Once more he began to issue forth a tune, yet one at variance with his previous one, for this held a lower tone, and slower, tinged with a sombre refrain. The shimmering glow reacted to it and flared brighter yet. From the glow emerged tendrils of light, weaving outwards, probing at the air. Some latched onto furnishing and beams, crawling sightless across them. One squeezed beneath the door that led to the kitchens, while another came gliding across the floor towards where Bakanon cowered behind the bar. It paused before him then rose up like a hooded cobra, swaying back and forward. Though it possessed no tongue, Bakanon had the sense that it scented at the air. He made to brush it aside with his hands but they passed through it as if it was nothing more than cold, intangible smoke.
Then one of the questing tendrils that had latched onto a beam that supported the roof began to pulse dark, the sapphire of its hues dimming through indigo, and deeper yet, through intense amethyst so dark that it became almost black.

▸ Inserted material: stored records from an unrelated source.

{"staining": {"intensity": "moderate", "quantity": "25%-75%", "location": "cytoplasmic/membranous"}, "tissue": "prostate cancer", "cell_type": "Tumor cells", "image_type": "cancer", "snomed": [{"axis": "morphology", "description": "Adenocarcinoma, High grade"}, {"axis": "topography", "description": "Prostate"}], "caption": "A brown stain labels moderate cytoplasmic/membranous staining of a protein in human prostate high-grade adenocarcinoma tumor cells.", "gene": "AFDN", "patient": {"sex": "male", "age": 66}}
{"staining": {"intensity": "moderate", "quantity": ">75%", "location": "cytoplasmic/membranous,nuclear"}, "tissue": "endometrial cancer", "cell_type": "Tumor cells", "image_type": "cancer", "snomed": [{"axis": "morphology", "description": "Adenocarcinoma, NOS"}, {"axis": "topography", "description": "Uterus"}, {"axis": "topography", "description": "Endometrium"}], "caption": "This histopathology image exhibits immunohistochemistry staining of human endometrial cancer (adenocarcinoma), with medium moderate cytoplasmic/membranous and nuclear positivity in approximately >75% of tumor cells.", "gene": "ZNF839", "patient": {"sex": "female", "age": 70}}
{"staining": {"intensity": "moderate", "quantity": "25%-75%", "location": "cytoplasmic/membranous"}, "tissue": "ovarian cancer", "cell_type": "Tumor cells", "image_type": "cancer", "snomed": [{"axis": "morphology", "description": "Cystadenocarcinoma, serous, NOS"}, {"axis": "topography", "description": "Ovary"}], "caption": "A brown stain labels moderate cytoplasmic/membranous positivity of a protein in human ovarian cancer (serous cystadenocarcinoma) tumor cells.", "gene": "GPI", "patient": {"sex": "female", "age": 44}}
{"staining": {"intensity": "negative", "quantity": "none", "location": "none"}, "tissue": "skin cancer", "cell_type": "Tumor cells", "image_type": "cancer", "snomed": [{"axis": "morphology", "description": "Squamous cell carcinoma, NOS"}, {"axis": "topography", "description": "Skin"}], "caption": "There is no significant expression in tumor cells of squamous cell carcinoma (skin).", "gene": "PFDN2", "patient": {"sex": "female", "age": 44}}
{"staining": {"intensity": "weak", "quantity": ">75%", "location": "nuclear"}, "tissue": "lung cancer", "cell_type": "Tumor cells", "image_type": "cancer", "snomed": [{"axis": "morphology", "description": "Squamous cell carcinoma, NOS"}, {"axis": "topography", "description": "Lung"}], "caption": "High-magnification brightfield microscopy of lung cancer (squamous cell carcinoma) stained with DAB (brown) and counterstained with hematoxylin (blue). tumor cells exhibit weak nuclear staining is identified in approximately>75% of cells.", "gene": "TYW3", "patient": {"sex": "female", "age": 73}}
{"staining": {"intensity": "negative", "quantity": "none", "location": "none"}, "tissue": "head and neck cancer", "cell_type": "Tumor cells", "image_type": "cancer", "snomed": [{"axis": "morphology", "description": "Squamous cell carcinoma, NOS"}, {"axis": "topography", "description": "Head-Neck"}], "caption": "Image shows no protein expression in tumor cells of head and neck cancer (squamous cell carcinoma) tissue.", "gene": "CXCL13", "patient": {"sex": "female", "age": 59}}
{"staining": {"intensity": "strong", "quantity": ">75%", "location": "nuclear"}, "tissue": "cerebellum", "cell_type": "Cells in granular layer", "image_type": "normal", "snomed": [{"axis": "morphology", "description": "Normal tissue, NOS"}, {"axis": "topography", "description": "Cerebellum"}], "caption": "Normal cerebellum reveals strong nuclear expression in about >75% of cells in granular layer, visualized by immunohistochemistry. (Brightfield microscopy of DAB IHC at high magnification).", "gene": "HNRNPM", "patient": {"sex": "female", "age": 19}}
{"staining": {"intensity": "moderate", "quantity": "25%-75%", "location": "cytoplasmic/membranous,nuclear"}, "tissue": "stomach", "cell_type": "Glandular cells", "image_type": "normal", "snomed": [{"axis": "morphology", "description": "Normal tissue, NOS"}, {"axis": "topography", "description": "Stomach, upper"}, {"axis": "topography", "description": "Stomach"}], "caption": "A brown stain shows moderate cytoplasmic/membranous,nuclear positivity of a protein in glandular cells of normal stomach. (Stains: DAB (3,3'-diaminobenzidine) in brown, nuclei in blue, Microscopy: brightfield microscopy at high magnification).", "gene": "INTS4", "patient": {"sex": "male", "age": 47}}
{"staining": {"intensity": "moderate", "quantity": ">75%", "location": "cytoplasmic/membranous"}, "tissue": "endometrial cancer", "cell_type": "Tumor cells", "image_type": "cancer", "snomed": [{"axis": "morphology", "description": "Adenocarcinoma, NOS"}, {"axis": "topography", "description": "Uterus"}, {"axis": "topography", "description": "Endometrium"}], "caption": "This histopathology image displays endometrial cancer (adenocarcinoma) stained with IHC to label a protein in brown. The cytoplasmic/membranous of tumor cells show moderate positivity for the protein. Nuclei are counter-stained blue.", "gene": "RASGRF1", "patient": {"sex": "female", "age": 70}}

The pulses rippled back through the tendril and into the lights of the patterns, corrupting them in turn so that the glow began to draw light into it rather than giving it out, plunging the whole of the tavern into a stygian gloom.
“Is it meant to do that?” Peregrine asked. She jumped down from the bar lightly, her sword in hand. Her posture had changed too, now one of wary readiness, uncertain as to the form of the danger, but prepared to meet it with the fierce, unyielding resolve of her Aedring heritage. Her motions were fluid as she moved about, those of some great stalking cat on the hunt.
“No, I do not think so,” Blade replied. Not only did the worry permeate his voice, but his face likewise reflected it, a deep frown cutting across his brow. “It has found the curse, but it seems to be feeding on it as well, and the darkness has been taken into it.”
The dark tendril, now swollen in size well beyond that which it had started at, radiating an air of pure malevolence, detached from the beam where it had anchored. It floated down through the air, swaying about like a drunkard, before arrowing straight for the door that led out of the tavern. Solid planks or not, the door shattered under the impact as if constructed of mere twigs. As the tendril vanished out into the Souk, it dragged the rest of the corrupted light after it, engorging it further.
As the first screams echoed from without, Peregrine and Blade exchanged glances and then made a dash for the doorway, weapons at the ready. Sighing bitterly and regretting his inquisitive nature even as he started to waddle along, Bakanon followed them out.